Original Portsdown script
You can download it from here File:VMix2Portsdown.zip Unzip the file and save the and save the vMix2Portsdown.bat file to a logical place of your choice. You will need to make some amendments to the file; do this by right-clicking and selecting edit. Near the top of the file replace the callsign G8GKQ with your callsign; then replace the IP address (192.168.2.111) with the IP address of your Portsdown TX RPi. This IP address is displayed when you change the Portsdown video source to IPTSIN (don't forget to press the space bar to change the selection!).
You may want to adjust the aspect ratio of the output. This is done by editing the line...
-pix_fmt yuv420p -r 25 -s 768x576 -aspect 4:3 -qmin 2 -qmax 35^
by changing 768x576 to whatever you want. A common setting is 720x540
Save the file.
The vMix2Portsdown batch file encodes the video stream in MPEG-2 at symbol rates of 1000, 2000 and 4000 kS/S. For other encodings and rates, try one of these experimental batch files ...
- MPEG-2 with added 333kS/S symbol rate: File:VMix2PortsdownExtendedSR.zip
- H.264 encoding: File:VMix2PortsdownH264ExtendedSR.zip
- Adding text overlays (e.g. for callsign, locator): see blog post by Chris MW0LLK for how to add text to the batch file (http://www.tannet.org.uk/using-ffmpeg-to-generate-a-transport-stream-more-details-and-how-to-add-text-overlays/)
To run the file, double click on the file in Windows Explorer, and it should ask for the Video bitrate and FEC, then ask you to press any key.
When you press a key, the window should change to one giving information about the stream being sent towards the Portsdown TX. The stream is simply squirted at the IP address that you entered earlier - it can be left running and the TX does not need to be on.
Using the system
- Click OK on the Vmix external Output button.
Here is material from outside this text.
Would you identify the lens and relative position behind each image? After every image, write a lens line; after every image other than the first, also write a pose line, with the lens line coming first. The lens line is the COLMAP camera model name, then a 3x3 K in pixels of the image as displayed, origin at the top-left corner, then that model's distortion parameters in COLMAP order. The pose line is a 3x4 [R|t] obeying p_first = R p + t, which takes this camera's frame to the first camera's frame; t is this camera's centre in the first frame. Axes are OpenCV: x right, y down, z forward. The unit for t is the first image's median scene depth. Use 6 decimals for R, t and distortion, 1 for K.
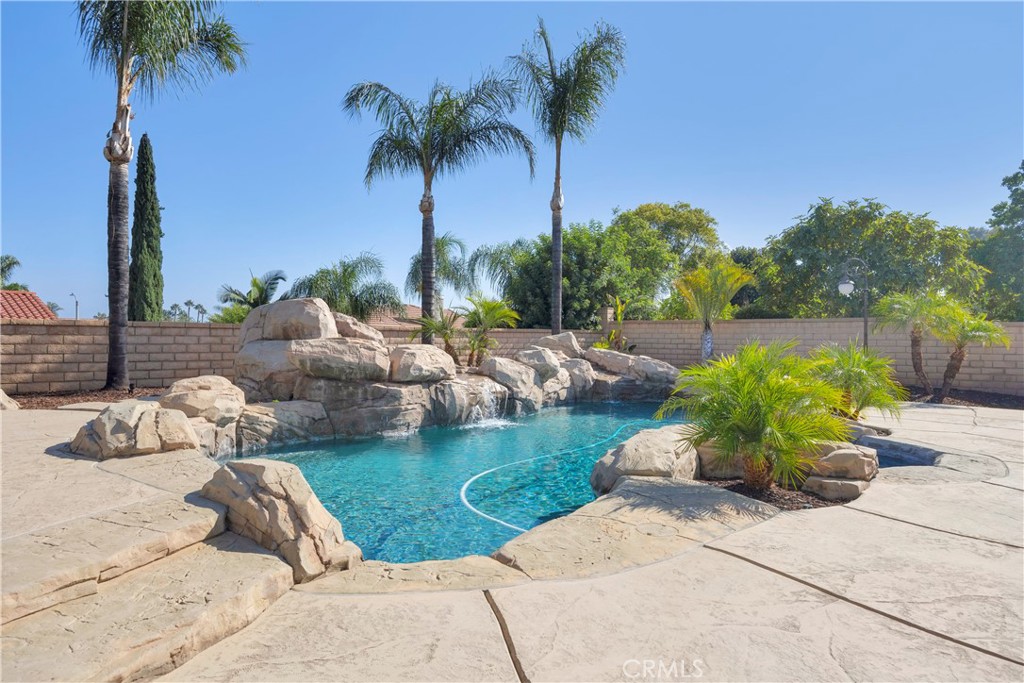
lens RADIAL K [[615.7, 0, 511.0], [0, 615.7, 340.4], [0, 0, 1]] dist [-0.003387, -0.000934]
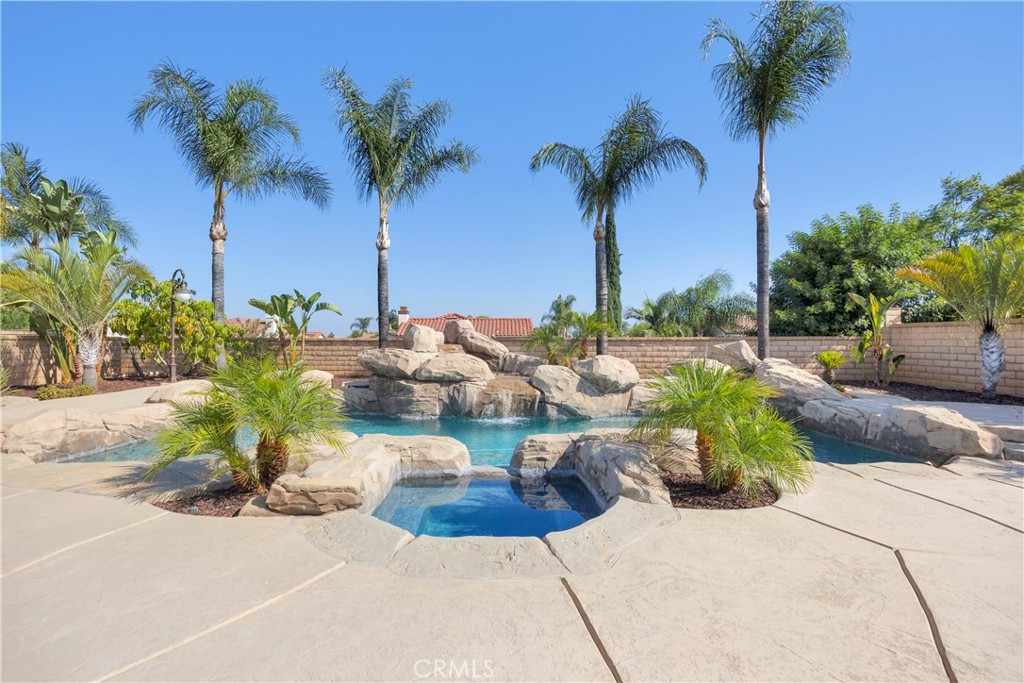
lens RADIAL K [[484.9, 0, 504.8], [0, 484.9, 339.2], [0, 0, 1]] dist [-0.018084, -0.000267]
pose [[0.606452, -0.011730, -0.795033, 0.663040], [0.001240, 0.999904, -0.013808, -0.008244], [0.795119, 0.007388, 0.606408, 0.406339]]
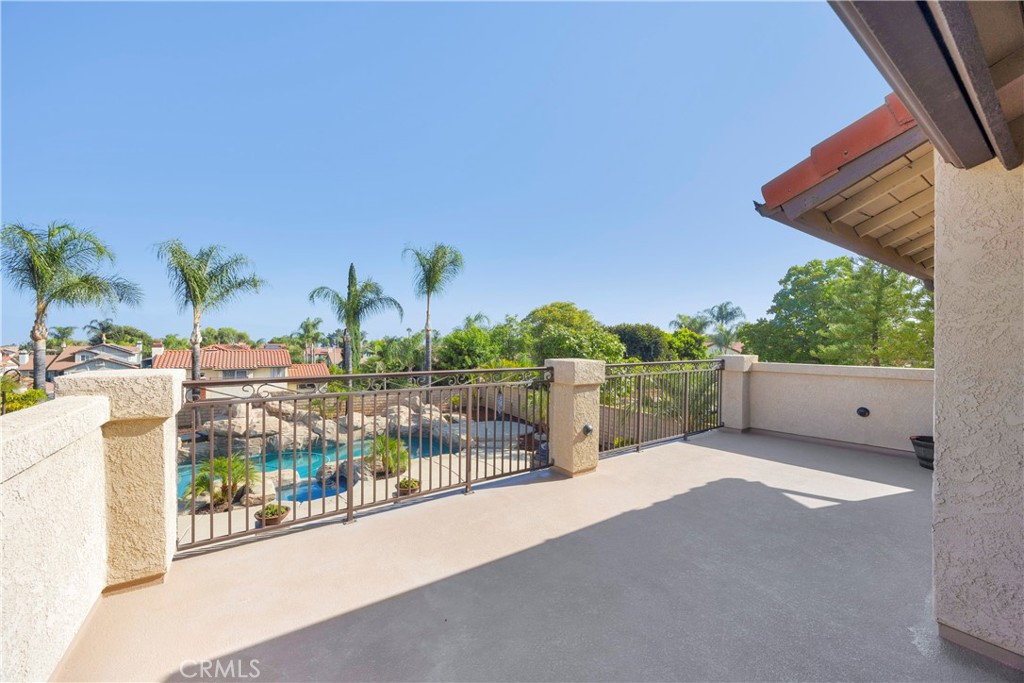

It should turn red.
- Next, start the batch file that you created earlier - this must be running before you go in to transmit on the Portsdown.
- Lastly, set up your Portsdown TX with IPTSIN as the input and identical SR and FEC to that set up in the batch file.
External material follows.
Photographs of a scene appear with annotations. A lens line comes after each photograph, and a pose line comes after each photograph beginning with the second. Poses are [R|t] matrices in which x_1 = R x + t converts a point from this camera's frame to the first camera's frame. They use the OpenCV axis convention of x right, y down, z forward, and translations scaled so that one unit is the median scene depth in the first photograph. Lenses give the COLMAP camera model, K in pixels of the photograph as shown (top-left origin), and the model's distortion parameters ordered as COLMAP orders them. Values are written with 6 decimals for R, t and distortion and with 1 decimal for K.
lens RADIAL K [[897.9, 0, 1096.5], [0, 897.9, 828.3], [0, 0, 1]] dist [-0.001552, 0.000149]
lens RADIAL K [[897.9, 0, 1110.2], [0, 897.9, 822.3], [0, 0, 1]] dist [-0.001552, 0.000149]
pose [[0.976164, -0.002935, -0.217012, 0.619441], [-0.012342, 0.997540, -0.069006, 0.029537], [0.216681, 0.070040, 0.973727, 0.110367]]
- Select transmit and it should work. (You can select transmit and standby on the Portsdown console (or touchscreen) without having to sop or start the batch file.)
If using the F5OEO Pluto firmware, start transmit....
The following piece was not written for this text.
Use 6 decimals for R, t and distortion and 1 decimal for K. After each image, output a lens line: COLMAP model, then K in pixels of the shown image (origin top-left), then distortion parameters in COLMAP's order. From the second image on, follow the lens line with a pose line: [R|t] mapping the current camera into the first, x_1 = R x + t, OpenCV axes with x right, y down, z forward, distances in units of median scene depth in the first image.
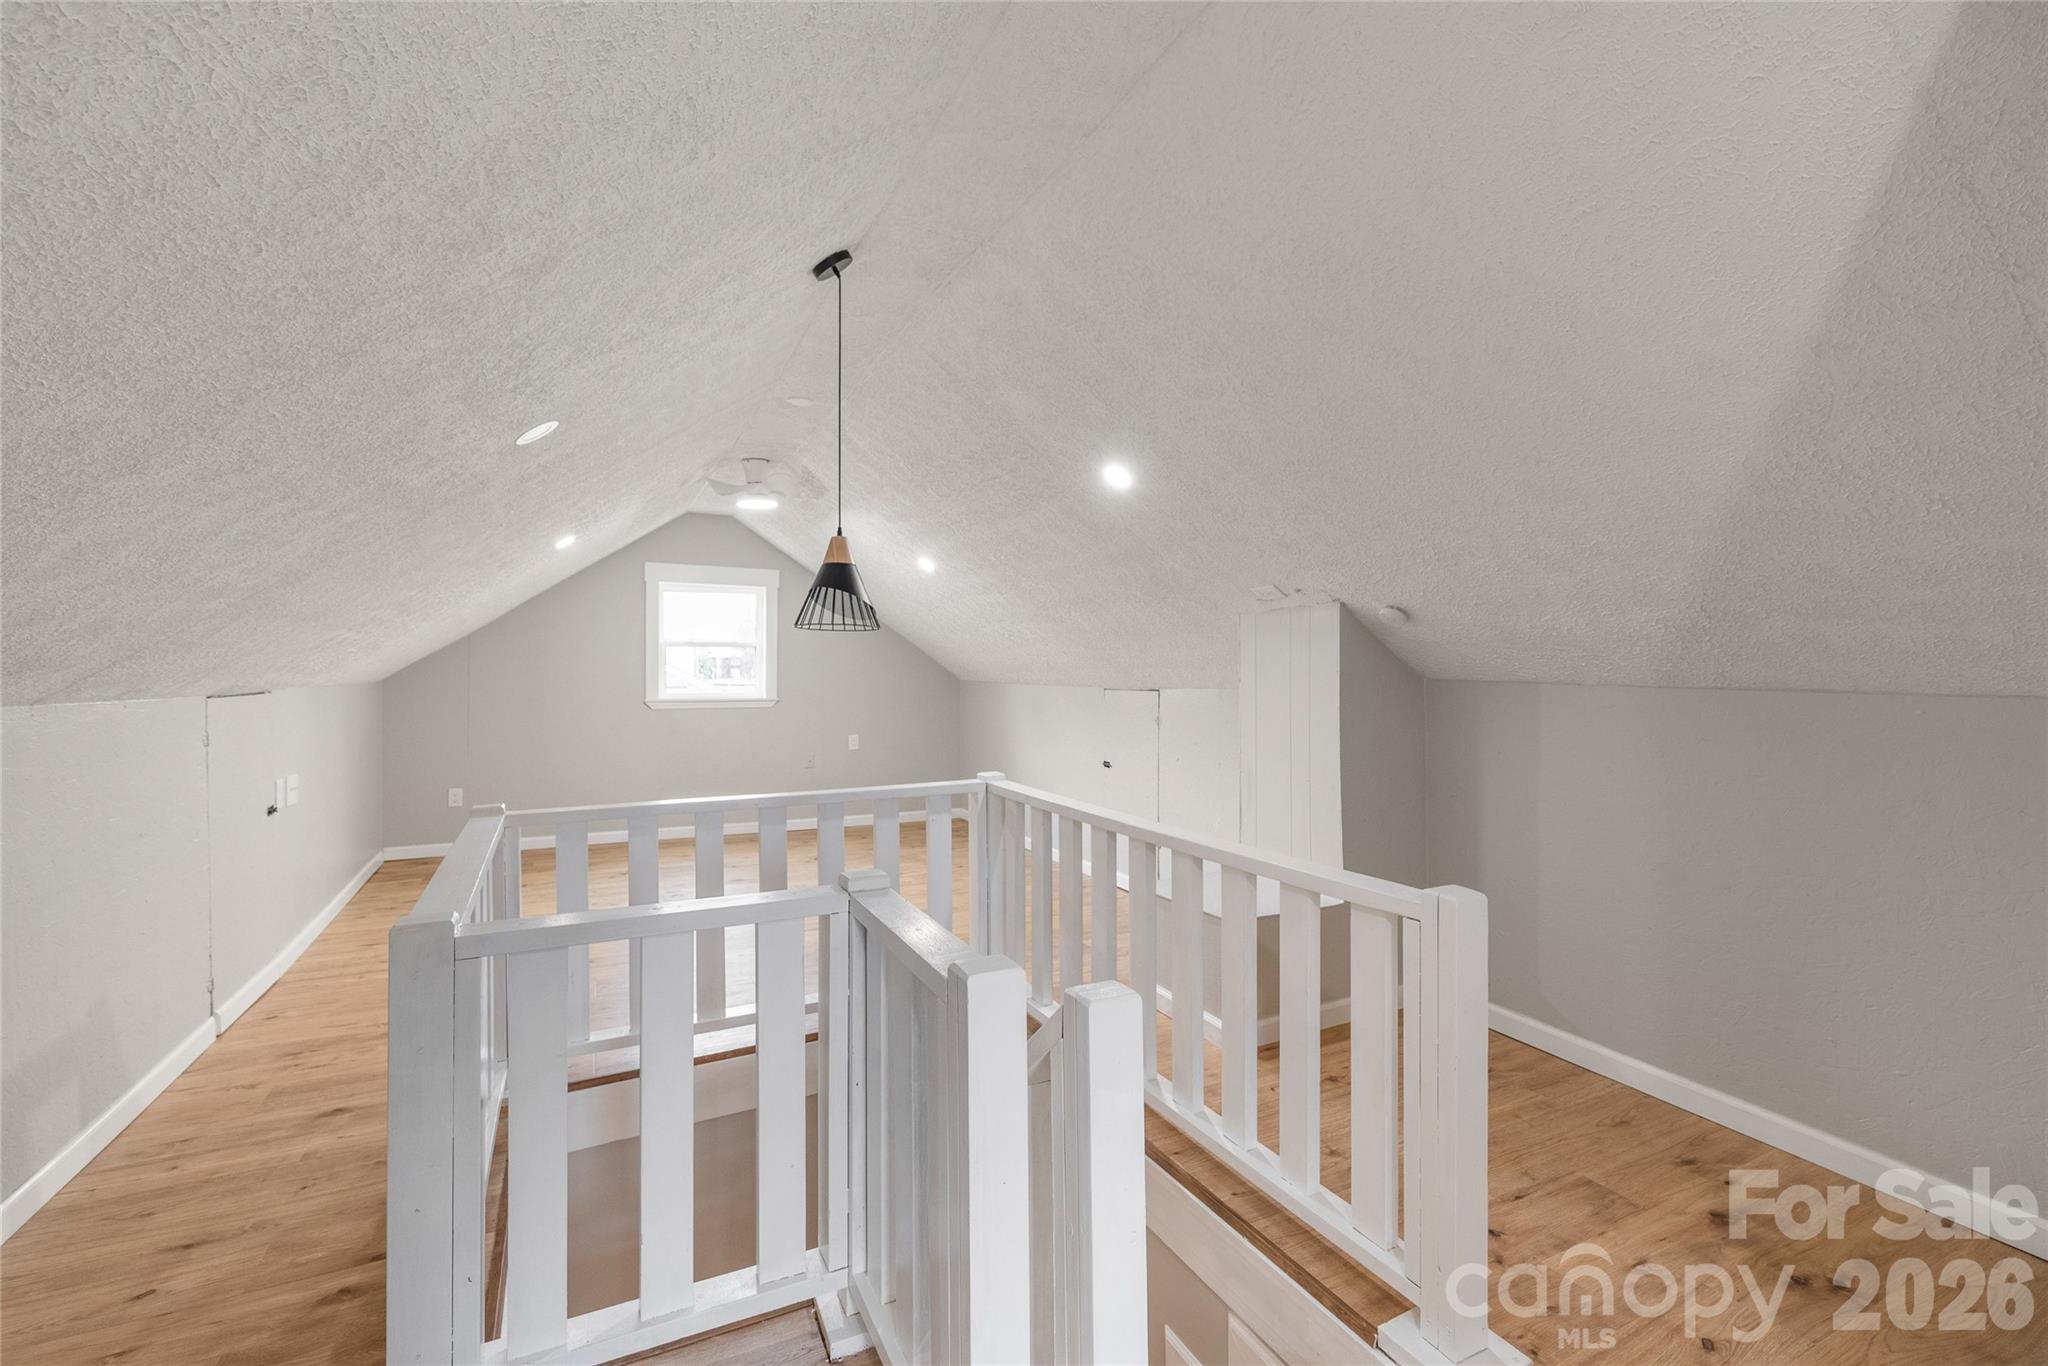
lens RADIAL K [[888.9, 0, 1022.3], [0, 888.9, 670.8], [0, 0, 1]] dist [0.000246, 0.000116]
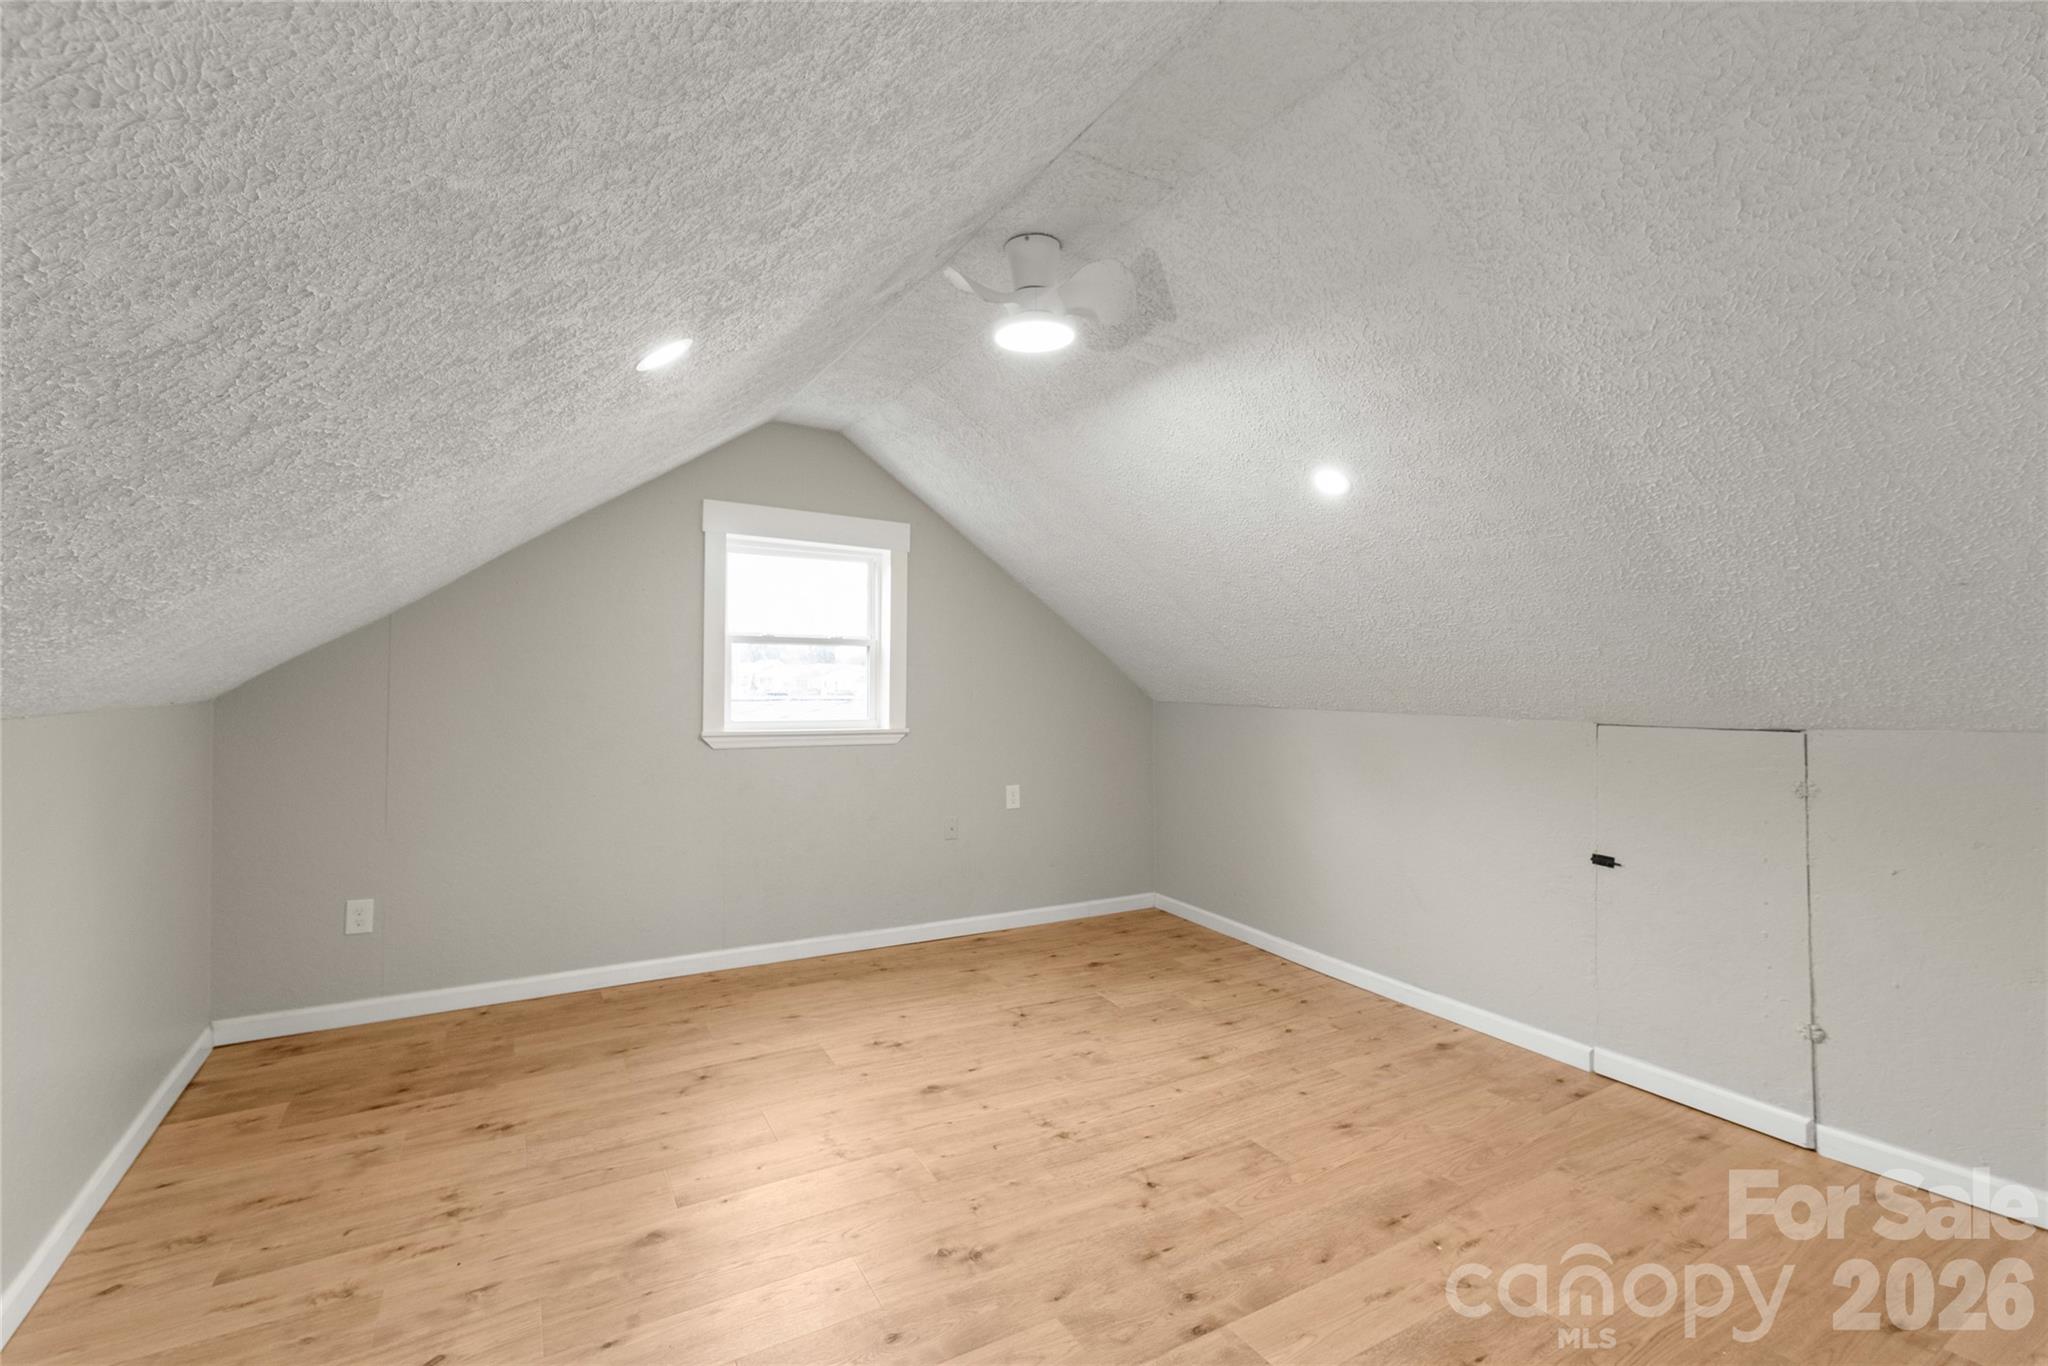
lens RADIAL K [[888.9, 0, 1024.2], [0, 888.9, 678.7], [0, 0, 1]] dist [0.000246, 0.000116]
pose [[0.997351, 0.008289, 0.072269, -0.253729], [-0.007842, 0.999948, -0.006458, -0.001239], [-0.072319, 0.005875, 0.997364, 0.397499]]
Using vMix with the Portsdown Software on a Raspberry Pi and DATV Express
This mode does not currently work (6 December 2017), but will be bug-fixed in the next release.
Here is the system block diagram
Initial set-up to use DATV Express is the same.
More to follow..............
Troubleshooting for Advanced Users
The video bit rates in the Portsdown batch file are hard-coded based on what was found to work - a trial and error process to minimise both under-runs and over-runs of the transport stream in the Portsdown software. Both cause picture disturbances. If you want to see the effect of different settings, you can monitor the under-run or over-run by watching the text output from rpidatv. To do this, open 3 Linux terminal sessions; the first one should have the Portsdown Console Menu. Use the console for selecting the desired SR and FEC, but not selecting transmit. Go to the Linux command prompt on the second console to select transmit and watch the buffer messages. Do this by typing:
The 3rd console should also be at the Linux prompt and can be used to stop the transmitted stream by typing:
sudo killall rpidatv
You can then repeat this test having adjusted the video bit rates in the vMix2Portsdown.bat file.